To do:
Pick up the forum thread below on removing an R33 GT-R fuel tank and carry it on past its final post.

Text excerpt:
---------------

# Removing fuel tank on a R33 GT-R



## Bolle (Feb 8, 2005)

I have some trouble with removing my fuel tank on my R33 GT-R.

I have taken down just as it says in the manual: exhaust, prop shaft, park brake wire and disconnect all hoses & contacts but not sure if I have disconnected the ABS sensor harness (unless it is located together with fuses in the trunk, then its disconnected)
The filler tube and tank brackets are also removed.

The tank is loose, but I wont down .... it takes in somewhere but I cant see/feel where.
Have I forgotten anything?


----------



## frostmotorsport (Aug 10, 2007)

so you've pulled the pump & return hoses off the top of it?

When my car went in to my tuner to have the tank drained and flushed, they ended up having to drop the whole rear subframe to get the tank out!!!


----------



## NISFAN (Oct 11, 2003)

I would think you need to drop the subframe too. 

I took my tank out at the same time I fitted aluminium bush replacement kit to sub frame.


----------



## Bolle (Feb 8, 2005)

I have not pulled the pump and the return hose on the top but I have disconnected the electrical on the top.
I pulled all the 3 hoses thats on the right side of the tank.

The tank is about 10 cm lower now and loose.
I will try to pull out the pump but it seems more like the subframe is the problem.

Does anybody now if our tanks can handle E85 (ethanol)?

---------------

(Data entries)

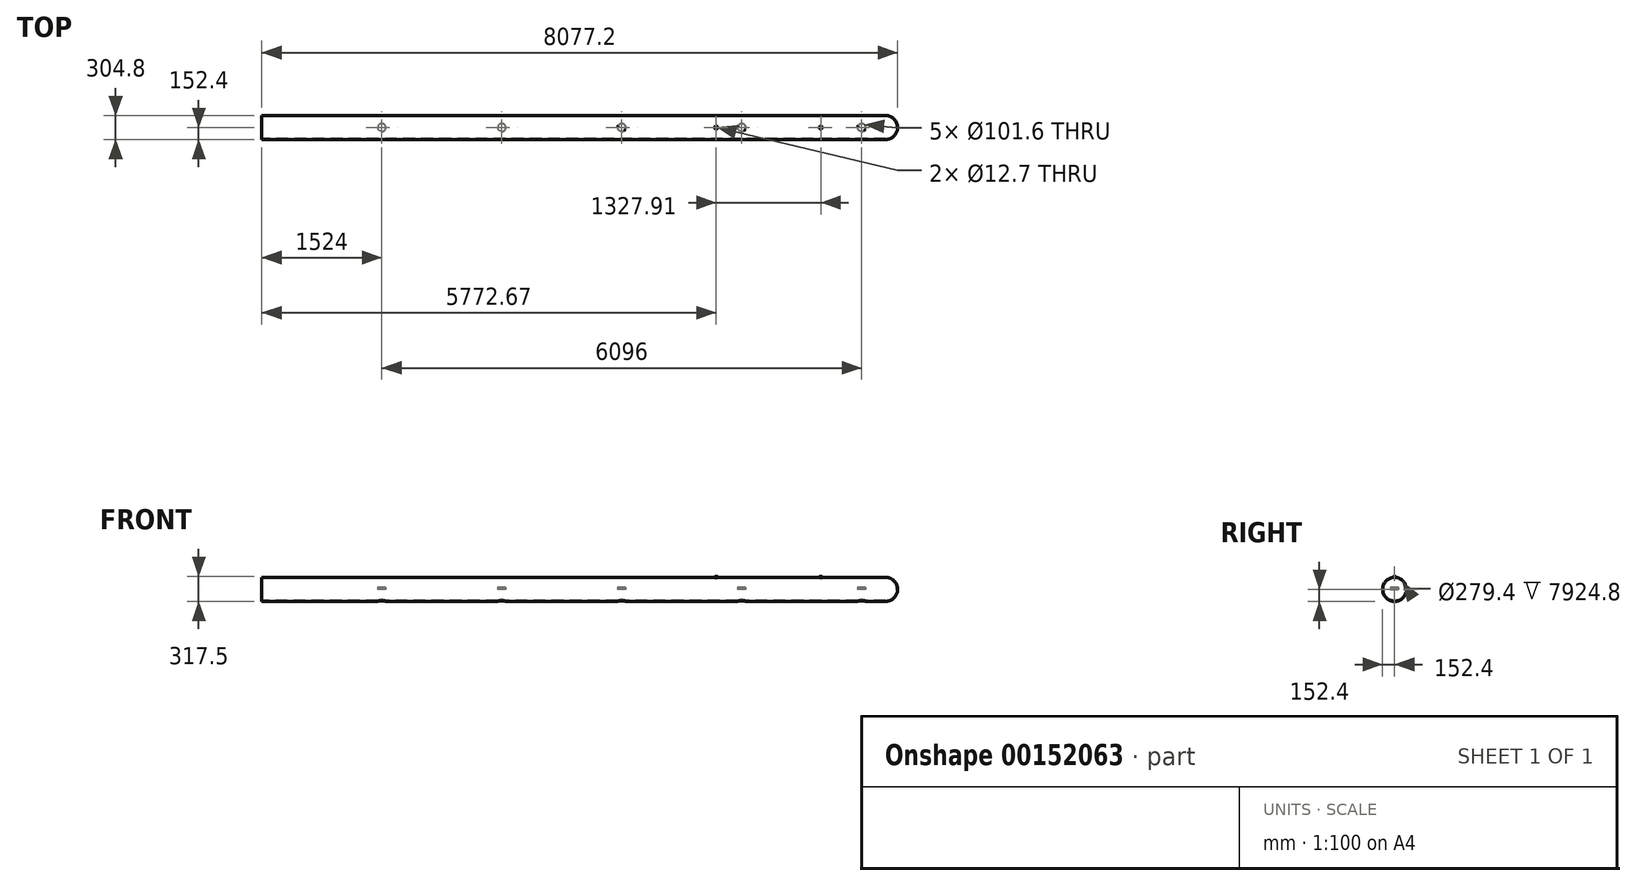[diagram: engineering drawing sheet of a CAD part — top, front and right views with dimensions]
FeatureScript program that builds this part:
annotation { "Feature Type Name" : "Feature", "Feature Type Description" : "" }
export const myFeature = defineFeature(function(context is Context, id is Id, definition is map)
    precondition{}
    {
        {
            var Q0;
            Q0=qCreatedBy(makeId("Front.planeOp"),FACE);
            var sketch = newSketch(context, id + "F0", { "sketchPlane" : qUnion([Q0])});
            skLineSegment(sketch, "E0.bottom", {"start": v(0, 0) * mm, "end": v(8077.2, 0) * mm});
            skLineSegment(sketch, "E0.top", {"start": v(0, 152.4) * mm, "end": v(7924.8, 152.4) * mm});
            skLineSegment(sketch, "E0.left", {"start": v(0, 0) * mm, "end": v(0, 152.4) * mm});
            skLineSegment(sketch, "E1", {"start": v(8077.2, 0) * mm, "end": v(7924.8, 0) * mm});
            skArc(sketch, "E2", {"start": v(8077.2, 0) * mm, "mid": v(8032.56, 107.76) * mm, "end": v(7924.8, 152.4) * mm});
            skSolve(sketch);
        }
        {
            var Q0;
            Q0 = qSketchRegion(id + "F0", true);
            var Q1;
            Q1=sQuery(id+"F0.wireOp",EDGE,"E0.bottom");
            revolve(context, id + "F1", {"entities" : qUnion([Q0]), "axis" : qUnion([Q1]), "revolveType" : RevolveType.FULL});
        }
        {
            var Q0;
            Q0=makeQuery(id+"F1.opRevolve","SWEPT_FACE",FACE,{"disambiguationData":[OSD([sQuery(id+"F0.wireOp",EDGE,"E0.left")])]});
            shell(context, id + "F2", {"entities" : qUnion([Q0]), "thickness" : 12.7 * mm});
        }
        {
            var Q0;
            Q0=qCreatedBy(makeId("Top.planeOp"),FACE);
            var sketch = newSketch(context, id + "F3", { "sketchPlane" : qUnion([Q0])});
            skCircle(sketch, "E3", {"center": v(7620, 0) * mm, "radius": 50.8 * mm});
            skCircle(sketch, "E4", {"center": v(6096, 0) * mm, "radius": 50.8 * mm});
            skCircle(sketch, "E5", {"center": v(4572, 0) * mm, "radius": 50.8 * mm});
            skCircle(sketch, "E6", {"center": v(3048, 0) * mm, "radius": 50.8 * mm});
            skCircle(sketch, "E7", {"center": v(1524, 0) * mm, "radius": 50.8 * mm});
            skSolve(sketch);
        }
        {
            var Q0;
            Q0 = qSketchRegion(id + "F3", true);
            extrude(context, id + "F4", {"entities" : qUnion([Q0]), "operationType" : NewBodyOperationType.REMOVE, "oppositeDirection" : true, "depth" : 254 * mm});
        }
        {
            var Q0;
            Q0 = qSketchRegion(id + "F3", true);
            extrude(context, id + "F5", {"entities" : qUnion([Q0]), "depth" : 25.4 * mm});
        }
        {
            var Q0;
            Q0=qCreatedBy(makeId("Top.planeOp"),FACE);
            var sketch = newSketch(context, id + "F6", { "sketchPlane" : qUnion([Q0])});
            skCircle(sketch, "E8", {"center": v(7100.44, 0) * mm, "radius": 12.7 * mm});
            skCircle(sketch, "E9", {"center": v(5773.12, 0) * mm, "radius": 12.7 * mm});
            skSolve(sketch);
        }
        {
            var Q0;
            Q0 = qSketchRegion(id + "F6", true);
            extrude(context, id + "F7", {"entities" : qUnion([Q0]), "operationType" : NewBodyOperationType.REMOVE, "depth" : 304.8 * mm});
        }
        {
            var Q0;
            Q0=qCreatedBy(makeId("Top.planeOp"),FACE);
            cPlane(context, id + "F8", {"entities" : qUnion([Q0]), "cplaneType" : CPlaneType.OFFSET, "offset" : 152.4 * mm, "width" : 152.4 * mm, "height" : 152.4 * mm});
        }
        {
            var Q0;
            Q0=qCreatedBy(id+"F8.planeOp",FACE);
            var sketch = newSketch(context, id + "F9", { "sketchPlane" : qUnion([Q0])});
            skCircle(sketch, "E10", {"center": v(5772.67, 0) * mm, "radius": 15.1 * mm});
            skCircle(sketch, "E11", {"center": v(5772.67, 0) * mm, "radius": 6.35 * mm});
            skCircle(sketch, "E12", {"center": v(7100.58, 0) * mm, "radius": 14.36 * mm});
            skCircle(sketch, "E13", {"center": v(7100.58, 0) * mm, "radius": 6.35 * mm});
            skSolve(sketch);
        }
        {
            var Q0;
            Q0 = qSketchRegion(id + "F9", true);
            extrude(context, id + "F10", {"entities" : qUnion([Q0]), "operationType" : NewBodyOperationType.ADD, "depth" : 25.4 * mm, "symmetric" : true});
        }
        {
            var Q0;
            Q0=makeQuery(id+"F10.boolean.opBoolean","INTERSECT",EDGE,{"derivedFrom":[makeQuery(id+"F1.opRevolve","SWEPT_FACE",FACE,{"disambiguationData":[OSD([sQuery(id+"F0.wireOp",EDGE,"E0.top")])]}),makeQuery(id+"F10.opExtrude","SWEPT_FACE",FACE,{"disambiguationData":[OSD([sQuery(id+"F9.wireOp",EDGE,"E12")])]})]});
            fillet(context, id + "F11", {"entities" : qUnion([Q0]), "radius" : 5.08 * mm, "tangentPropagation" : true, "allowEdgeOverflow" : false});
        }
        {
            var Q0;
            Q0=makeQuery(id+"F10.opExtrude","CAP_EDGE",EDGE,{"disambiguationData":[OSD([sQuery(id+"F9.wireOp",EDGE,"E12")])],"isStart":false});
            var Q1;
            Q1=makeQuery(id+"F10.opExtrude","CAP_EDGE",EDGE,{"disambiguationData":[OSD([sQuery(id+"F9.wireOp",EDGE,"E10")])],"isStart":false});
            chamfer(context, id + "F12", {"entities" : qUnion([Q0, Q1]), "width" : 1.27 * mm, "tangentPropagation" : true});
        }
        {
            var Q0;
            Q0=makeQuery(id+"F10.boolean.opBoolean","INTERSECT",EDGE,{"derivedFrom":[makeQuery(id+"F1.opRevolve","SWEPT_FACE",FACE,{"disambiguationData":[OSD([sQuery(id+"F0.wireOp",EDGE,"E0.top")])]}),makeQuery(id+"F10.opExtrude","SWEPT_FACE",FACE,{"disambiguationData":[OSD([sQuery(id+"F9.wireOp",EDGE,"E10")])]})]});
            fillet(context, id + "F13", {"entities" : qUnion([Q0]), "radius" : 5.08 * mm, "tangentPropagation" : true, "allowEdgeOverflow" : false});
        }
    });
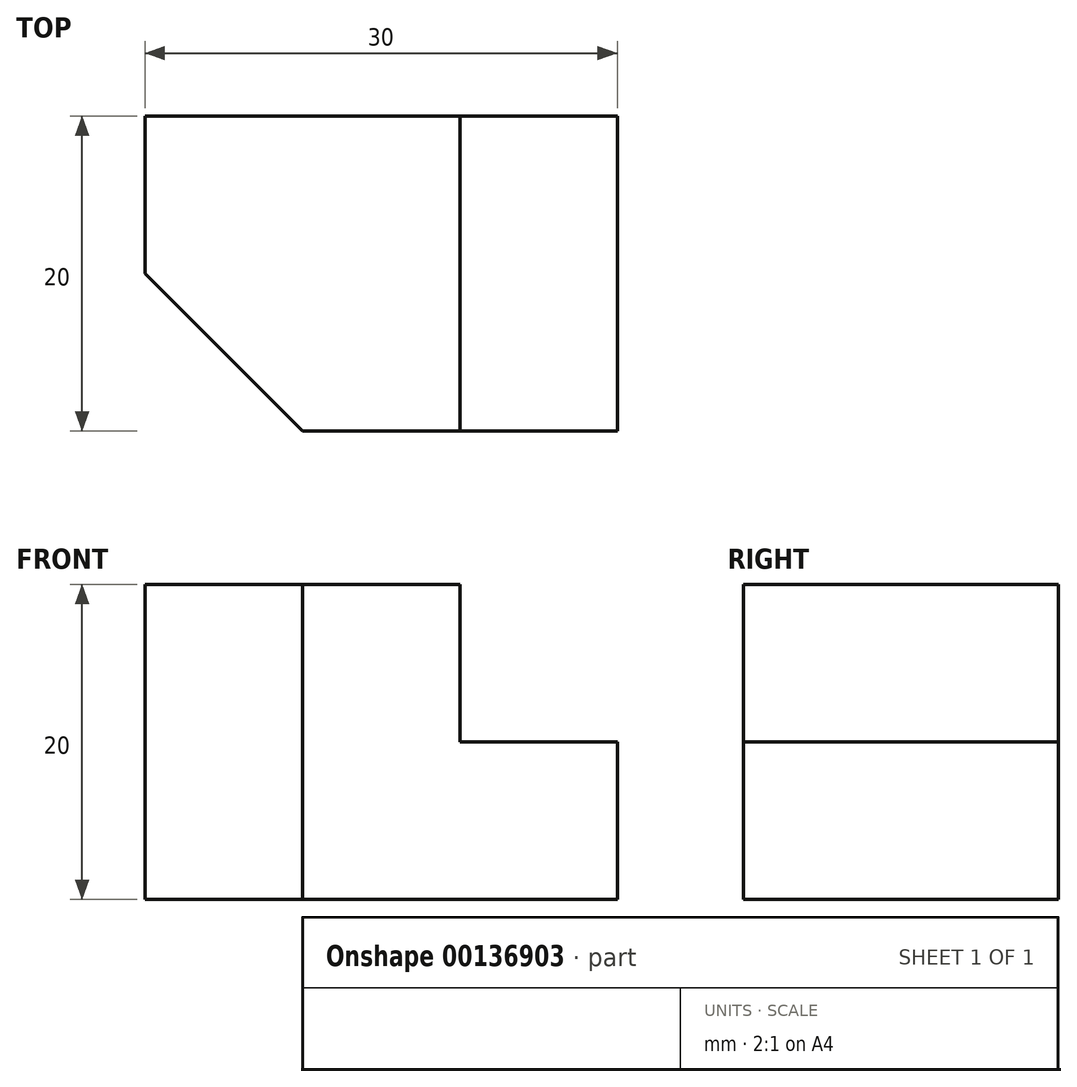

---------------

Answer for this exercise:
----------



## frostmotorsport (Aug 10, 2007)

E85? ooh... i'd be very cautious. some others on here can advise... I run E10 here, but that's about as far as I'd go......


----------



## Bolle (Feb 8, 2005)

I am going to drive my engine with E85 when its finished.
I will have a safety fuel tank in the boot instead of the standard fuel tank.

My thougts was to remove the fuel tank to save some weight.


----------



## STEALTH_GTR32 (Oct 22, 2009)

i'm not too sure about a R33 but on a R32 its a pretty easy job


----------



## Chris Wilson (Aug 20, 2001)

I had the subframe out when I dropped the tank on my R33 car. I doubt the tank itself will have an issue with Ethanol, but the "rubber" hoses in the tank, and to and from the tank may need changing.


----------



## Bolle (Feb 8, 2005)

Thanks Chris. I did not remove the tank for now. I mounted a 60liter safety tank instead.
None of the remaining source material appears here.